IN HARLEM, on a bitter Saturday night, Sharon Parker, 33, a writer and teacher, wends her way through a police barricade on 147th Street and Broadway. It’s an hour before show time, but the crowd is already gathering beneath the Nova Twin theater’s windblown marquee, which (incompletely) spells out WAITING TO EX ALE, and Parker is determined that this time she’s getting a seat. She’s been planning the trip with her friends Sharron Cannon, 36, a film producer, and Tammi Jones, 25, an actress, since Thanksgiving. Jones has already been turned away from sold-out showings twice. ”Most films are about men,” says Parker. ”I’m usually sitting next to my husband, who’s going ‘Yeah!’ This is my turn.”

At the Century 25 theater in San Jose, Calif., Katrina Sayles, 22, and Lashona Patterson, 19, map digitizers, and Eru Mathewos, 21, a student, sing along to Chaka Khan’s cover of ”My Funny Valentine.” ”We got the soundtrack a couple of months ago,” says Sayles. ”I listen to it 50 times a day at work.” In Boston, teacher Shonnese Guion, 24, buys her third ticket at the Sony theater in Copley Place. And in Chicago, Brenda Johnson, a municipal equipment dispatcher, waits at the Chestnut Station Cinema with her friends of more than 20 years, Lucille Lane, a clerk for the city, and Myra Watts, who works at an engineering firm. The women, who have donned their fur coats to ward off the chill, met first for a drink and catch-up gossip before hopping in a cab. After hearing their destination, the driver had asked with a smirk, ”Going to see Exhale?”

”I tried to drag my boyfriend to this, but he wouldn’t come,” says Michelle Carter, a 31-year-old secretary in Toronto. ”He called it a ‘chick’ film. Jerk.”

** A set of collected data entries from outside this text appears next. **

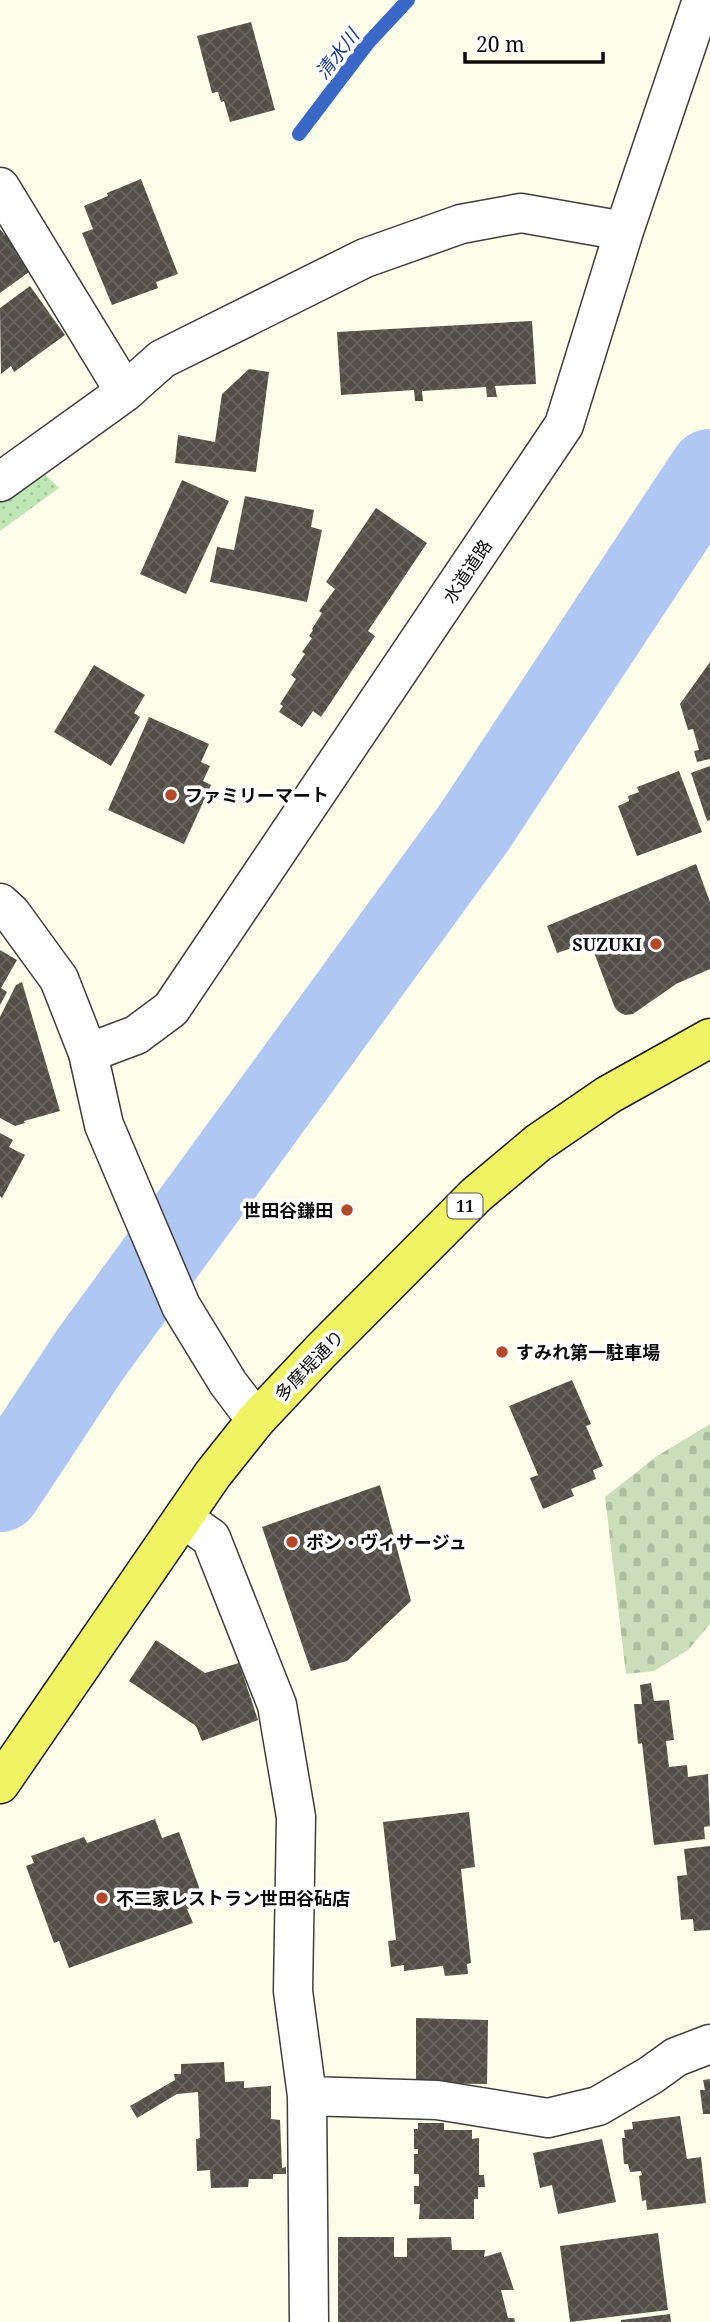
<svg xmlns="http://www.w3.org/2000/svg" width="710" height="2322" font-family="'Noto Serif','Noto Sans JP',serif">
	<defs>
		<pattern id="cemetery-stones" width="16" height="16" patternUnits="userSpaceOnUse" patternTransform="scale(1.75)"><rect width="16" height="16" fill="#cadebc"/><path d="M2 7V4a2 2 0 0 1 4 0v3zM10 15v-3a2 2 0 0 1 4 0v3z" fill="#acbda0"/></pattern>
		<pattern id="park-dots" width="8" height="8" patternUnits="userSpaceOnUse" patternTransform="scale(1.75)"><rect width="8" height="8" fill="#c1e6b5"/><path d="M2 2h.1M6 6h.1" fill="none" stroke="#a4c49a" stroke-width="1.8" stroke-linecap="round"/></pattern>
		<pattern id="building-cross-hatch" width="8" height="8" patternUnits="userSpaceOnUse" patternTransform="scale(1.75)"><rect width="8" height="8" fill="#534f47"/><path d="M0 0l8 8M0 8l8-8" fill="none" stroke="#67645d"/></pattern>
	</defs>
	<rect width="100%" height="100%" fill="#fdfee9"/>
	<path fill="url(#cemetery-stones)" d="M710,1424V1624L688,1650L654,1671L626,1674L605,1497L657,1456Z"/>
	<path fill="url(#park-dots)" d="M31,461L59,488L0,531V482Z"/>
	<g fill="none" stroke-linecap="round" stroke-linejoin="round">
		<path stroke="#3a68c7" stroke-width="14" d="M299,134L368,43L408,0"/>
		<path stroke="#b0c7f3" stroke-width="82" d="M0,1491L89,1356L473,829L710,470"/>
	</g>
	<path fill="url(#building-cross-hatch)" d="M251,22L275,110L230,122L224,101L221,102L218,92L212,93L197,36Z
		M141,179L178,274L156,282L158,288L112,305L82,233L93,229L84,206L108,196L107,193Z
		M0,229L5,235L9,232L36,267L0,293Z
		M30,286L65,335L14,372L11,366L1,374L0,308Z
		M532,321L536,384L495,386L497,397H487L486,387L422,391L423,401H415L414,390L341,395L337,332Z
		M249,369L269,372L256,472L175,463L178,435L215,442L222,394Z
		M182,480L229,501L186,594L140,574Z
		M245,496L314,510L311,527L322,530L307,602L210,582L217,547L234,550Z
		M376,508L427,543L368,631L375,636L321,717L313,711L302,727L279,712L283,706L280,704L296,679L291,675L305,654L302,652L312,638L309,636L313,630L312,629L322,613L319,611L335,589L326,582Z
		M710,662V759L697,762L694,751L699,750L693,729L688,730L680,704Z
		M94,665L145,695L134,713L140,717L111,766L54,732Z
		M149,717L209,744L201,762L210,766L203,781L211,785L184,844L108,810Z
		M710,766V820L707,821L691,773Z
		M679,771L702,832L637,856L618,806L629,801L628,796L639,792L637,787Z
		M696,864L710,902V969L676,984L633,1014L625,1015L619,1012L615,1008L590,942L557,953L547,926Z
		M0,950L17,960L1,988L7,992L0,1005Z
		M22,982L60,1111L24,1121L25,1123L15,1126L0,1118V1017L16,985Z
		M0,1133L13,1140L9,1147L25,1155L2,1198L0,1196Z
		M572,1380L591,1424L586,1426L603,1466L593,1470L596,1479L571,1489L574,1496L543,1509L530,1478L538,1475L509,1406Z
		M380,1485L411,1601L347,1661L311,1671L262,1527Z
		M156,1640L205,1673L239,1663L258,1720L202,1741L196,1726L129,1681Z
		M651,1683L654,1701L669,1700L674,1740L666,1741L669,1767L687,1765L688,1777L708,1774L710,1826L704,1827L705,1839L654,1845L642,1743L638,1744L634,1704H642L640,1685Z
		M469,1812L475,1867L461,1869L471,1963L467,1964L468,1974L445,1976L443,1966L404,1971V1965L391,1967L388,1941L396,1940L383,1822Z
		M155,1819L162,1838L179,1832L199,1887L201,1904L187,1909L193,1923L69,1968L59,1941L54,1943L26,1866L34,1863L31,1856L84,1837L87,1843Z
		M710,1846V1930L694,1931L693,1919L681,1920L677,1876L687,1875L684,1849Z
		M416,2018L488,2020L487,2084L416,2083Z
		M224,2062L225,2082L244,2081V2088L271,2086V2119L280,2120L282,2168L286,2167V2174H273V2179H249L248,2187L211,2188L210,2170L197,2171L196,2139L200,2138L198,2092L177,2094L137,2118L130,2106L175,2080L174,2074H181V2064Z
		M710,2079V2114H703L700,2090H705L703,2080Z
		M680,2116L687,2159L701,2157L706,2203L647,2210L646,2200L642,2201L639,2176L642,2175L641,2171L630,2172L628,2164H624L622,2138H625L624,2130L633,2129L632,2122Z
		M418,2123H444V2130H472V2139L479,2138V2175H484L485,2187H478V2199H474V2219H419L420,2204H414V2186H419V2174H414V2154H418V2149H414V2129H418Z
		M602,2139L616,2202L558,2214L552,2185L540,2188L533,2153Z
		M658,2233L668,2310L570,2322L560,2246Z
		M338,2237H394V2257H407V2238L451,2237L452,2250H485L484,2257L501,2252L514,2290H501L508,2318H514L515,2322H338Z
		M670,2314L671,2322H621V2320Z"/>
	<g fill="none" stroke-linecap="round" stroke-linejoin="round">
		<g stroke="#3e3e3e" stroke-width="41">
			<path id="minor" d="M0,187L125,392
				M0,482L125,392L162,359L365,258L461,224L521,213L624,231
				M88,1053L136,1035L171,1009L564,425L624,231L702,0
				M183,1518L211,1538L277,1705L296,1817L293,1991L307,2096L309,2322
				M307,2096L437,2100L548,2118L598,2106L651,2075L676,2057L710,2044"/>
		</g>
		<g stroke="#3e3e3e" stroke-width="41">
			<path id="tertiary" d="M0,903L11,913L59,979L88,1053L104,1125L181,1306L228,1383L256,1420"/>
		</g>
		<g stroke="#1c1c1c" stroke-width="41">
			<path id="primary" d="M0,1784L213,1474L256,1420L320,1352L476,1195L538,1143L608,1095L710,1038"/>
		</g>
		<use href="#minor" stroke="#fff" stroke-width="38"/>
		<use href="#tertiary" stroke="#fff" stroke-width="38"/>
		<use href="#primary" stroke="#eff364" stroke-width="38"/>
	</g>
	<g fill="#b44929" stroke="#fff" stroke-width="2.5">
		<circle cx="171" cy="795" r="7"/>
		<circle cx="656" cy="944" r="7"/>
		<circle cx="347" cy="1210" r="7"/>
		<circle cx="502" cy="1352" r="7"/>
		<circle cx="292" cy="1542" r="7"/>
		<circle cx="102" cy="1898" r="7"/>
	</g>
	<g text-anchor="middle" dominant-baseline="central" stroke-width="7" stroke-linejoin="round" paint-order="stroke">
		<rect fill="#fff" stroke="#545454" stroke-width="2" x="447.5" y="1193.5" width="35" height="25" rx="5"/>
		<g font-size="16" font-weight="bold" fill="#0b0b0b">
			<text x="465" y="1206">11</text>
		</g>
		<g font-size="18" fill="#0b0b0b" stroke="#fff">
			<text transform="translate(467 571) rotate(-56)">水道道路</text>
			<text transform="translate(309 1365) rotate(-46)">多摩堤通り</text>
		</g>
		<g font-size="18" font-weight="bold" fill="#0b0b0b" stroke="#fff" text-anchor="start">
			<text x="185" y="795">ファミリーマート</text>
			<text x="642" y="944" text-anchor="end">SUZUKI</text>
			<text x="333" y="1210" text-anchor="end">世田谷鎌田</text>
			<text x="516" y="1352">すみれ第一駐車場</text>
			<text x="306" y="1542">ボン・ヴィサージュ</text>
			<text x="116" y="1898">不二家レストラン世田谷砧店</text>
		</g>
		<g font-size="19" font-style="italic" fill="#1a3e96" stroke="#fff">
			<text transform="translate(337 54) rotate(-52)">清水川</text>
		</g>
	</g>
	<path d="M465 52v10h138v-10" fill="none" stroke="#0b0b0b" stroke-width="3.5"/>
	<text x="476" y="52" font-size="21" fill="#0b0b0b" stroke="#ffffff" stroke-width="5" paint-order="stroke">20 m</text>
</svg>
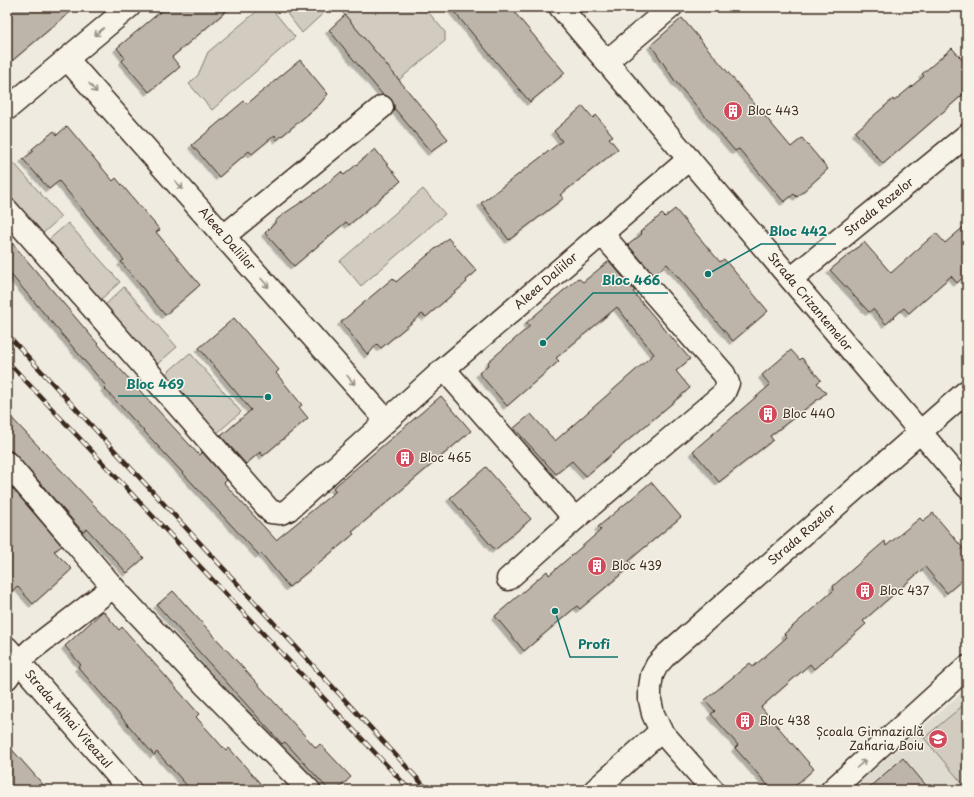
<svg xmlns="http://www.w3.org/2000/svg" width="974" height="797" font-family="'Playpen Sans',sans-serif">
<style>
.built{fill:#e0dbd0}
.green{fill:#d1cbc0;stroke:#867a6f}
.building{fill:#bdb5aa;stroke:#3b2a1e;filter:url(#shadow)}
.lines{fill:none;stroke-linecap:round;stroke-linejoin:round}
.minor-casing{stroke:#3b2a1e;stroke-width:25}
.highway-casing{stroke:#3b2a1e;stroke-width:25}
.minor{stroke:#f7f3e8;stroke-width:22}
.highway{stroke:#f7f3e8;stroke-width:22}
.rail-casing{stroke:#3b2a1e;stroke-width:4.5}
.rail{stroke:#f7f3e8;stroke-width:3;stroke-dasharray:9;stroke-linecap:butt}
.oneway{stroke:#998e83}
.labels{text-anchor:middle;stroke-width:3;stroke-linejoin:round;paint-order:stroke}
.poi-label{font-size:12px;fill:#3b2a1e;stroke:#f7f3e8;text-anchor:start}
.street-label{font-size:12px;fill:#3b2a1e;stroke:#f7f3e8}
.leader{fill:none;stroke:#0f766e;stroke-width:1.5}
.callout-dot{fill:#0f766e;stroke:#f7f3e8;stroke-width:1.5}
.callout-label{font-size:13px;text-anchor:middle;font-weight:bold;fill:#0f766e;stroke:#f7f3e8;stroke-width:3;stroke-linejoin:round;paint-order:stroke}
</style>
<defs>
<filter id="shadow"><feDropShadow dx="-3.5" dy="3.5" stdDeviation="0" flood-color="#0004"/></filter>
</defs>
<rect width="100%" height="100%" fill="#efebe0"/>
<filter id="ink" filterUnits="userSpaceOnUse"><feTurbulence type="fractalNoise" baseFrequency=".025" numOctaves="2"/><feDisplacementMap in="SourceGraphic" scale="8" xChannelSelector="R" yChannelSelector="G"/><feConvolveMatrix kernelMatrix="1 2 1 2 8 2 1 2 1" color-interpolation-filters="sRGB"/></filter>
<g filter="url(#ink)">
<polygon class="built" points="967,689 967,790 850,790"/>
<g class="green">
<polygon points="262,7 270,7 295,37 212,110 189,84 198,75 208,52"/>
<polygon points="282,7 330,7 302,33"/>
<polygon points="338,7 424,7 445,32 445,41 399,80"/>
<polygon points="14,163 61,217 40,236 7,198 7,169"/>
<polygon points="423,189 445,214 361,286 340,261"/>
<polygon points="68,223 120,282 98,302 46,242"/>
<polygon points="124,287 177,347 155,366 103,307"/>
<polygon points="190,353 241,412 215,435 163,376"/>
<polygon points="967,702 967,789 924,738"/>
</g>
<g class="building">
<polygon points="15,7 76,7 7,65 7,14"/>
<polygon points="166,7 231,7 172,57 180,67 149,92 122,61 125,58 117,48"/>
<polygon points="450,7 510,7 565,73 530,102"/>
<polygon points="345,15 448,139 431,152 394,108 394,105 391,99 387,96 383,95 329,30"/>
<polygon points="682,18 791,147 802,138 828,169 797,197 794,194 784,202 739,149 735,151 675,81 651,45"/>
<polygon points="952,48 967,65 967,91 883,164 855,132 893,99 894,101 924,76 922,74"/>
<polygon points="300,60 328,94 320,104 277,140 275,135 252,154 249,151 219,177 192,145 244,101 247,104"/>
<polygon points="583,106 593,118 596,115 613,136 609,138 618,149 560,195 564,198 509,240 481,203 562,141 554,131"/>
<polygon points="67,126 113,181 116,178 160,230 156,232 200,285 165,315 121,262 124,260 59,181 49,189 23,159 34,151 32,149 54,131 57,135"/>
<polygon points="375,149 401,181 349,225 346,222 294,266 265,233 275,223 275,221 285,213 318,191 341,172 344,175"/>
<polygon points="675,209 720,262 724,259 768,311 733,341 667,264 654,275 628,245 642,234 640,232 662,214 665,217"/>
<polygon points="967,224 967,274 957,283 951,276 909,313 904,308 886,324 873,309 869,312 830,270 864,242 891,273 936,233 945,243"/>
<polygon points="7,237 109,357 199,455 202,452 227,480 224,483 276,540 336,491 333,488 441,396 471,431 352,532 354,534 289,587 261,553 259,555 104,388 106,386 7,270"/>
<polygon points="448,238 477,271 466,280 467,282 426,317 422,314 381,348 377,344 368,355 341,322 393,278 396,282"/>
<polygon points="609,261 635,291 633,292 690,359 676,371 690,388 586,476 572,461 556,474 514,428 531,414 555,441 654,354 617,307 556,358 559,361 507,406 479,373 489,364 488,362 530,326 526,323 578,278 583,282"/>
<polygon points="234,318 279,370 276,373 302,405 299,407 308,418 263,456 260,452 246,464 221,436 251,410 199,348"/>
<polygon points="791,350 800,360 802,358 821,380 817,383 826,393 770,436 773,440 719,482 693,451 770,385 762,375"/>
<polygon points="7,413 144,558 127,573 87,529 83,532 16,455 12,451 7,451"/>
<polygon points="486,467 531,519 495,550 450,498"/>
<polygon points="7,482 62,546 54,551 72,569 33,604 17,586 7,597"/>
<polygon points="651,482 681,517 639,552 629,561 632,565 580,609 577,606 524,651 495,616 547,571 549,575 601,530 598,527"/>
<polygon points="933,513 967,553 967,576 947,593 925,567 863,621 866,624 814,669 810,664 761,707 814,769 790,790 772,790 735,748 738,745 711,714 715,711 705,700 750,663 753,667 787,637 784,634 834,590 833,586 885,541 886,546 920,518 923,521"/>
<polygon points="173,591 316,748 320,744 351,777 337,790 329,790 285,742 282,744 157,605"/>
<polygon points="103,611 119,630 122,627 199,714 196,717 212,735 226,751 229,748 266,790 191,790 157,752 154,755 78,667 81,665 65,646"/>
<polygon points="7,744 48,790 7,790"/>
<polygon points="903,758 930,790 866,790"/>
</g>
<g class="lines">
<g class="minor-casing">
<g id="minor">
<polyline points="560,7 967,487"/>
<polyline points="67,59 386,420"/>
<polyline points="606,62 671,7"/>
<polyline points="7,109 129,7"/>
<polyline points="7,210 271,512 281,513 288,510 444,369 689,159"/>
<polyline points="224,236 382,107"/>
<polyline points="791,279 967,135"/>
<polyline points="444,369 575,519"/>
<polyline points="7,463 113,587"/>
<polyline points="508,579 575,519 724,393 728,383 724,374 602,234"/>
<polyline points="7,678 19,661 31,650 113,587 205,685 309,790"/>
<polyline points="595,790 661,731"/>
<polyline points="713,790 661,731 653,714 650,700 650,688 652,675 657,665 667,654 967,391"/>
<polyline points="832,790 967,667"/>
</g>
</g>
<g class="highway-casing">
<polyline id="highway" points="7,648 130,790"/>
</g>
<use href="#minor" class="minor"/>
<use href="#highway" class="highway"/>
<g class="rail-casing">
<g id="rail">
<polyline points="7,334 428,790"/>
<polyline points="7,361 410,790"/>
</g>
</g>
<use href="#rail" class="rail"/>
</g>
<defs><path id="oneway-shaft" d="M-6 0H5M1.5-3L5.5 0L1.5 3" fill="none" stroke-width="1.6" stroke-linecap="round" stroke-linejoin="round"/></defs>
<g class="oneway">
<use href="#oneway-shaft" transform="translate(99 32) rotate(140)"/>
<use href="#oneway-shaft" transform="translate(93 88) rotate(49)"/>
<use href="#oneway-shaft" transform="translate(179 185) rotate(49)"/>
<use href="#oneway-shaft" transform="translate(265 283) rotate(49)"/>
<use href="#oneway-shaft" transform="translate(351 380) rotate(49)"/>
<use href="#oneway-shaft" transform="translate(861 764) rotate(-42)"/>
</g>
</g>
<defs>
<g id="building-disc" transform="scale(1)"><circle r="9.5" fill="#d1495b" stroke="#f7f3e8"/><path d="M-4-6H4V6H1V3H-1V6H-4ZM-2.5-4.3h1.7v1.8h-1.7ZM.8-4.3h1.7v1.8H.8ZM-2.5-1h1.7V.8h-1.7ZM.8-1h1.7V.8H.8Z" fill="#fff"/></g>
<g id="school-disc" transform="scale(1)"><circle r="9.5" fill="#d1495b" stroke="#f7f3e8"/><path d="M0-5L7-2L0 1L-7-2ZM-4 1L0 2.5L4 1V4Q0 6-4 4Z" fill="#fff"/></g>
</defs>
<g fill-rule="evenodd">
<use href="#building-disc" x="733" y="111"/>
<use href="#building-disc" x="768" y="414"/>
<use href="#building-disc" x="405" y="458"/>
<use href="#building-disc" x="597" y="566"/>
<use href="#building-disc" x="865" y="591"/>
<use href="#building-disc" x="745" y="721"/>
<use href="#school-disc" x="938" y="739"/>
</g>
<g class="labels">
<g class="poi-label">
<text x="747" y="115">Bloc 443</text>
<text x="782" y="418">Bloc 440</text>
<text x="419" y="462">Bloc 465</text>
<text x="611" y="570">Bloc 439</text>
<text x="879" y="595">Bloc 437</text>
<text x="759" y="725">Bloc 438</text>
<text x="924" y="736" text-anchor="end">Școala Gimnazială<tspan x="924" dy="14">Zaharia Boiu</tspan></text>
</g>
<g class="street-label">
<text transform="translate(879 207) rotate(-39)" y="4">Strada Rozelor</text>
<text transform="translate(227 239) rotate(49)" y="4">Aleea Daliilor</text>
<text transform="translate(546 281) rotate(-41)" y="4">Aleea Daliilor</text>
<text transform="translate(810 302) rotate(50)" y="4">Strada Crizantemelor</text>
<text transform="translate(802 535) rotate(-41)" y="4">Strada Rozelor</text>
<text transform="translate(68 719) rotate(49)" y="4">Strada Mihai Viteazul</text>
</g>
</g>
<path class="leader" d="M708 274L761 244H836M543 343L593 293H668M268 397L192 396H118M555 611L570 657H618"/>
<g class="callout-dot">
<circle cx="708" cy="274" r="4"/>
<circle cx="543" cy="343" r="4"/>
<circle cx="268" cy="397" r="4"/>
<circle cx="555" cy="611" r="4"/>
</g>
<g class="callout-label">
<text x="798" y="236">Bloc 442</text>
<text x="631" y="285">Bloc 466</text>
<text x="155" y="389">Bloc 469</text>
<text x="594" y="649">Profi</text>
</g>
<rect width="974" height="797" fill="none" stroke="#f7f3e8" stroke-width="24"/>
<rect x="12" y="12" width="950" height="773" fill="none" stroke="#3b2a1e" stroke-width="1.5" filter="url(#ink)"/>
</svg>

That kind of comment unnerves those studio executives who still cling to the belief that men are essential to a movie’s success. So much for conventional Hollywood wisdom: Waiting to Exhale, 20th Century Fox’s $14 million adaptation of Terry McMillan’s 1992 best-selling novel, opened in first place on Dec. 22 and has ridden a wave of unprecedented enthusiasm among African-American women to a gross of $45 million in just three weeks. The industry’s eternal worry – ”What if men don’t go?” – has been answered with a resounding ”Who cares?”

”The film goes a long way to proving that this audience can drive box office,” says Fox’s president of marketing, Robert Harper. This audience, for the Þrst time in history, is African-American women, who, after years of seeing downbeat hood films, have welcomed a glossy portrait of their middle- and upper-middle-class lives (and have enjoyed some potshots at the men who make their days and nights difÞcult). While Exhale’s audience has lately become more racially mixed, blacks are still at the heart of its success. ”There’s never been a reflection on screen of me and my friends and peers,” says costar Lela Rochon. ”Hollywood has always overlooked the ordinary and shown [African-Americans] as crackheads or hookers. God bless ‘em, but I don’t know ‘em.”